Were you comfortable photographing people in clubs?

Now I’m completely comfortable, but to begin with I had to work up a little bit of gumption to approach people because I didn’t know how well they were gonna react. With the punks to begin with I thought they might hit me or stick the nut on me or something, but in actual fact they were very nice. Almost everyone I photographed in clubs or on the streets, skinheads or anybody, is polite or they don’t always want to be photographed, but I would say in 40 years of taking photos and asking people I’ve been told to fuck off probably a couple of dozen times and that’s not bad, is it?

If you could go back in time, what would you have done differently?

Definitely I would have gone back to my teen years in the ‘60s and I would have taken a Nikon D850 with me and I would have had some brilliant photographs from the ‘60s when I used to go and see all the great bands like Hendrix, the Doors, Jefferson Airplane, Janis Joplin… I could have got right in the front and taken photographs, you know! And with me they wouldn’t all came out, when I was photographing punks only half of the photographs came out! I forgot the flash or it wasn’t working, or I didn’t synchronized it properly or I developed it wrong, took the lid off before it was developed, all kinds of things. When I started, to be perfectly honest with you, I didn’t really know my arse from my elbow, you know. It was honestly rubbish, really, but because I was in the advertising business I thought “well I must be brilliant, I’m gonna try and push myself forward” and that’s basically what I did.

What do you think about this obsession today with the ‘70s and ‘80s in music?

A lot of it passes me by because my musical taste is pretty much stuck in the ‘60s and early ‘70s so whatever is going on in music now I don’t wanna know about, and they probably feel the same way about me. I’m a very nostalgic bloke but my nostalgia goes back beyond that, I’m extremely nostalgic to the ‘60s, if I ever see a modern band that sounds like it came from the ‘60s or the early ‘70s, like the Wooden Shjips for instance, or Starcrawler, I like them, but it’s basically nostalgia repeating itself over and over again, which I like because I feel comfortable with it.

What’s your favourite place to shoot?

I suppose it would have to be London, Soho maybe, where we are now. Although it’s no longer how it used to be. I’ve probably taken more photographs here than almost anywhere other than Los Angeles. I like it there because you’ve always got the Sun, you don’t have to get a studio.  

Who are your favourite photographers?

Anton Corbijn, Vivian Maier, Richard Avedon.
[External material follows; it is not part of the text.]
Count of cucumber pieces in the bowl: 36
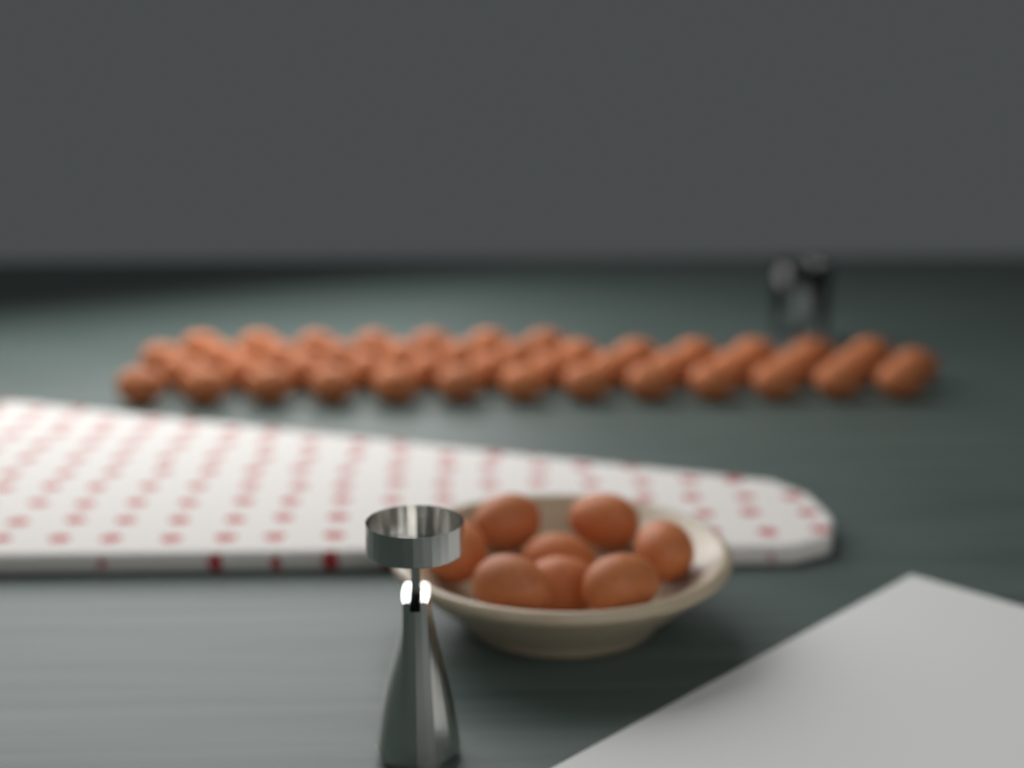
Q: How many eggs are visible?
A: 54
I think David Bailey is a great photographer, if it wasn’t for him I might never become a photographer, because I think I was inspired by his photos of Eastenders, for The Sunday Times magazine in ‘66. I’ve still got that magazine, I had since that time!
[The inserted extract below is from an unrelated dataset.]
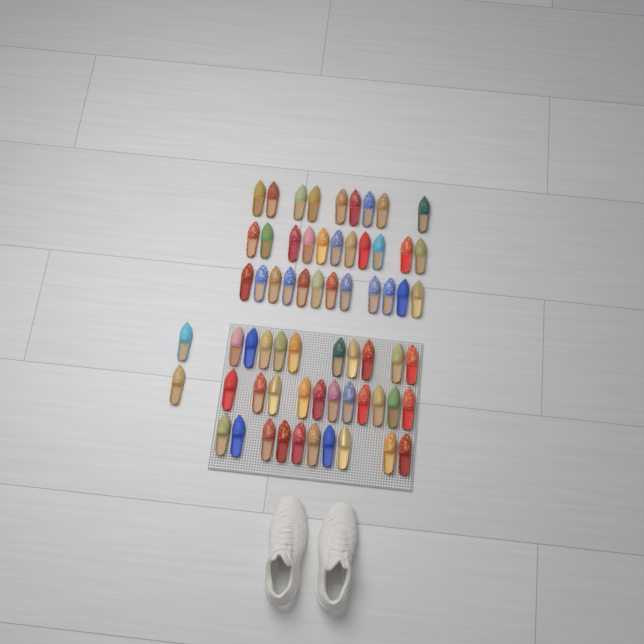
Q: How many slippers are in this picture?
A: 65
What would you like to do now?

Well, really I still like to do the same thing that I’ve ever done, I don’t go to clubs very much and because of my age I am a little bit more circumspective about how I approach people and what I do, but I’m still very keen on photography… It’s a little bit more difficult, the older you get it’s more harder to go up to young people in the streets. I still do it if I really want to, but nowadays I have to focus on events where other photographers are gonna be. If it’s like Gay Pride or events like that, people expect photographers to be there and dress up and they expect to be photographed, so I’m happy to do that, but if I’m sneaking about Soho trying to photograph people now it can be a little bit harder. I suppose you gotta do it otherwise you may as well stay indoors and watch tv! But I’m a fashion photographer now anyway, so everything is laid out for me. I’m not interested in fashion but it’s just where work is.

Have you got some photos that you shot in the past and that you never published?

Yeah there’s thousands, but mostly stuff I haven’t scanned, mostly not very good. I have looked over stuff quite a lot, but I’m always finding stuff that I didn’t realized I had shot. Sometimes I haven’t seen the potential of photographs I’ve taken… And it might be good for one day and then another day I might not see it. I was always looking for one photograph, so I don’t have a lot of different types of photographs, I’ve got always a lot of versions of the same photograph.